List every line in the listing below that contains the word "First".

Stored data
--------

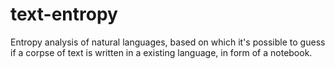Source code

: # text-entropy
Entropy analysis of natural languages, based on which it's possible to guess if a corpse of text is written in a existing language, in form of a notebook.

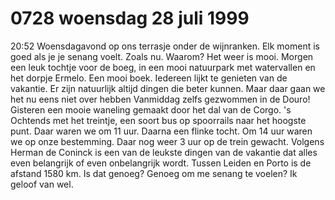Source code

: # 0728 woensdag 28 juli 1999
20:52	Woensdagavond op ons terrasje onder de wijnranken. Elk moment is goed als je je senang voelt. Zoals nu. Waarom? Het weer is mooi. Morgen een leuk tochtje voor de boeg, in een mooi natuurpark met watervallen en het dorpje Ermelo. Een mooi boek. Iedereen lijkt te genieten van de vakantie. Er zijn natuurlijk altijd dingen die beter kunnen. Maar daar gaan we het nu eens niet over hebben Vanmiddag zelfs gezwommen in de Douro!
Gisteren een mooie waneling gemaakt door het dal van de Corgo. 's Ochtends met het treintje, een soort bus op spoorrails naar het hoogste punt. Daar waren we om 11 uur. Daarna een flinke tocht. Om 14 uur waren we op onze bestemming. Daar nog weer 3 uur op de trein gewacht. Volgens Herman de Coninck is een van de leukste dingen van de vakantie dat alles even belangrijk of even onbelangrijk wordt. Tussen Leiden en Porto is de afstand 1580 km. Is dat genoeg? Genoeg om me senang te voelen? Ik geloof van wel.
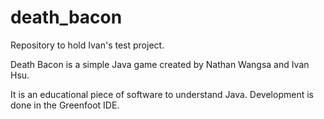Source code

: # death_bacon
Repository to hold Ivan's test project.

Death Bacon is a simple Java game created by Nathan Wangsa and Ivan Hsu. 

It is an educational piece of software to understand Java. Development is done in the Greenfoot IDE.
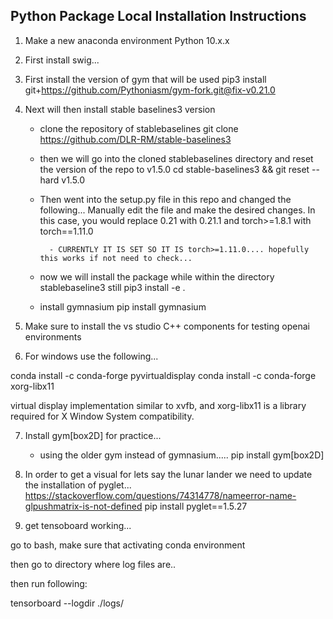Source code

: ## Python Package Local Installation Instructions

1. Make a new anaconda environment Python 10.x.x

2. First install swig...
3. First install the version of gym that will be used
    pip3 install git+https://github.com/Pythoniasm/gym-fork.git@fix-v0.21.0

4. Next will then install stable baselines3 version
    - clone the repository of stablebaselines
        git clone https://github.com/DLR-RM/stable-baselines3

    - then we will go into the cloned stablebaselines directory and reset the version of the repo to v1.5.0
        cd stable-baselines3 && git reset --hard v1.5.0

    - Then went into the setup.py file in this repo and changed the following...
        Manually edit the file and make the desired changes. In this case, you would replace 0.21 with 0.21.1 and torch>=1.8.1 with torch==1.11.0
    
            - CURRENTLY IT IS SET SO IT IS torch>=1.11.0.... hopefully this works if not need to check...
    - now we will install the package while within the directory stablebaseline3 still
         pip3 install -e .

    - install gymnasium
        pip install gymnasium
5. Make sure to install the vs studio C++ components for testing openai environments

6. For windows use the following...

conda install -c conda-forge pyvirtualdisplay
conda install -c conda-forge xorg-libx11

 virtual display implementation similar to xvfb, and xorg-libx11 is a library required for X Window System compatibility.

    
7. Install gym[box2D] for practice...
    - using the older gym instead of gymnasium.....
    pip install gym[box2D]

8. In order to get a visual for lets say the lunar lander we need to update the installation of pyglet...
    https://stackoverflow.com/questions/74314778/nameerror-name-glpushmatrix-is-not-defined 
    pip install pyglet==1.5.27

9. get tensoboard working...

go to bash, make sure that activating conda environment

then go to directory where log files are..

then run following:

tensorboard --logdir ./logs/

--------

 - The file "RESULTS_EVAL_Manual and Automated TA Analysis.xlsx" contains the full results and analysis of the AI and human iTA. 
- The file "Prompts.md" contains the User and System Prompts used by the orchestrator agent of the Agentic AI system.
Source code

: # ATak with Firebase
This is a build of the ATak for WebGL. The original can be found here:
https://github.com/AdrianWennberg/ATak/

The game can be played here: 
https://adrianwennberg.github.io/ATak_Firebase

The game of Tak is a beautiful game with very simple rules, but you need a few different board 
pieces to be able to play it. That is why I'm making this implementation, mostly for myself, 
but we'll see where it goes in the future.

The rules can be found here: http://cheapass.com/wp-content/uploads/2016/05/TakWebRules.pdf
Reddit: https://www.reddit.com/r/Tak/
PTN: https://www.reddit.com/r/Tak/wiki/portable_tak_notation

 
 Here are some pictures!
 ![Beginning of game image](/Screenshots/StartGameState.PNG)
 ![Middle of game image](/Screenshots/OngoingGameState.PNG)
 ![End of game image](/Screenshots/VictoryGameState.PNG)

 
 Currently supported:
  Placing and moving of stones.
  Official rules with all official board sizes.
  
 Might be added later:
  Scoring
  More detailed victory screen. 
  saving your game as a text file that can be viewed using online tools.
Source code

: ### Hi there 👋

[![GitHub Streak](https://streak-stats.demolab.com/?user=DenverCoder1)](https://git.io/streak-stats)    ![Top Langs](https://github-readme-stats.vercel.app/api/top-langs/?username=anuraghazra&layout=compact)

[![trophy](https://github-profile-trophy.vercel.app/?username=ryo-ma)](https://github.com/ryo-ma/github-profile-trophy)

--------

▸ **Exercise result**:
2. First install swig...
3. First install the version of gym that will be used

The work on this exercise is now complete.